Les visiteurs malvoyants et non voyants ont souvent le sentiment de passer à côté de quelque chose, de ne pas saisir l’essence d’une œuvre dans sa totalité, et éprouvent généralement un besoin de proximité à la fois physique, émotionnelle et intellectuelle avec les œuvres d’art [1]. Longtemps considérés comme un non-public par les musées, ces visiteurs sont aujourd’hui inclus de manière progressive au sein de leur clientèle. Or, les musées font face à un défi de taille puisqu’ils souhaitent désormais trouver le moyen de mettre les arts visuels à leur portée.

Depuis les années 1990, les établissements muséaux ont lancé plusieurs initiatives afin de mieux adapter leur offre à ce public. Dès 1995, la Galerie tactile du Louvre ouvre et expose des moulages reproduisant fidèlement des sculptures anciennes. Grâce à ceux-ci, les personnes atteintes d’une déficience visuelle ont l’occasion d’expérimenter l’art par le toucher, ce qui est, pour elles, une manière efficace de s’approprier la culture en construisant leurs propres repères formels.

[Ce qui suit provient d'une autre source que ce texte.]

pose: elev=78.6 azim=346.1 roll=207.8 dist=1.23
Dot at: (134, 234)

Pour Élisabeth Caillet, professeure retraitée de philosophie et docteure en sciences de l’éducation à l’université Paris-I, les personnes atteintes de déficiences visuelles ne doivent pas être considérées comme étant un public à part :

L’aveugle n’est pas un public particulier à traiter, mais une disposition générale du visiteur. Ne tiendrait-on pas dans cette réflexion sur l’aveugle l’un des éléments par lesquels donner sens à une visite de musée ? Le développement de stages, conférences, et même de logiciels qui cherchent à « apprendre à voir » ne manifeste-t-il pas que nous avons tous à apprendre à voir et que le cheminement de l’aveugle est au cœur de la démarche qui nous entraîne au musée [2] ?

Cette réflexion vient donc remettre en question la catégorisation initiale des publics par le musée et explique plutôt ce changement d’attitude par l’évolution sociétale de la conception de ces groupes jusqu’à tout récemment perçus comme des non-publics.

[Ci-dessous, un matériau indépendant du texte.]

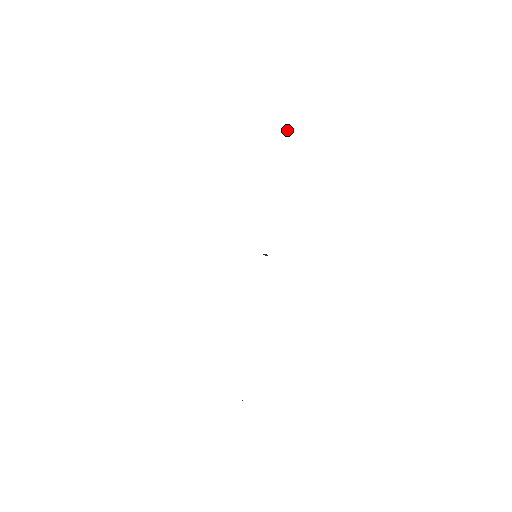
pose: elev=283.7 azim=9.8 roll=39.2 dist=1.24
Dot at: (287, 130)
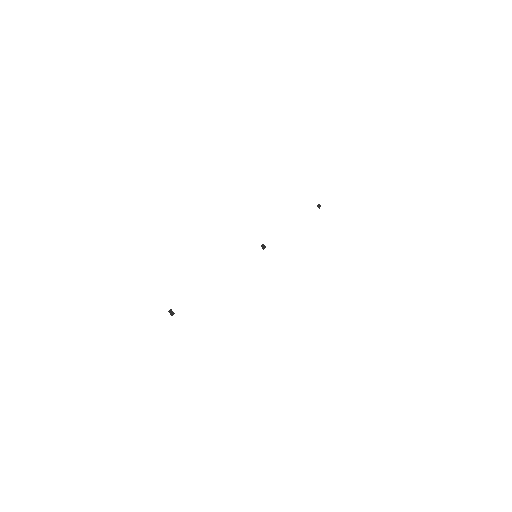
Dot at: occluded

L’art, vraiment accessible à tous ?

Cette volonté d’accroître l’accès à la culture se manifeste depuis les années 2000 dans les musées québécois et canadiens, qui adoptent des politiques d’accessibilité s’inspirant de celles établies par d’autres pays qui sont très avancés sur ces questions, la France par exemple. Le Musée des beaux-arts de Montréal souhaite, à travers le développement de son service d’éducation et d’art-thérapie, se construire autour de problématiques plus vastes que celle de l’histoire de l’art.

Cet établissement propose donc davantage d’options aux personnes malvoyantes ou non voyantes : des audioguides mains libres ainsi que des visites adaptées. Pendant ces visites adaptées, un guide décrit en détail une sélection d’œuvres à un public malvoyant ou non voyant et invite parfois ses membres à toucher des sculptures [3]. Cependant, comme dans encore beaucoup de musées, le volet tactile de cette approche se limite le plus souvent aux œuvres tridimensionnelles, c’est-à-dire aux sculptures, qui ne représentent qu’une infime partie de la production artistique. Comparativement aux possibilités offertes par les sculptures, lire une peinture par le toucher est plus complexe, puisqu’aucun volume ne permet d’en saisir le contenu.

Cette situation a pour effet de créer une distance intellectuelle entre les publics atteints d’un handicap visuel et les œuvres bidimensionnelles. L’objectif serait donc d’instaurer une médiation *qui serait plus inclusive envers ces « publics empêchés [4] », tout en offrant aux visiteurs une certaine autonomie, ce qui permettrait d’améliorer la démocratisation de l’accès à la production artistique. La médiation orale [5] ne peut, à elle seule, résoudre cette problématique d’accessibilité, alors que les technologies ouvrent vers des pistes de solutions originales.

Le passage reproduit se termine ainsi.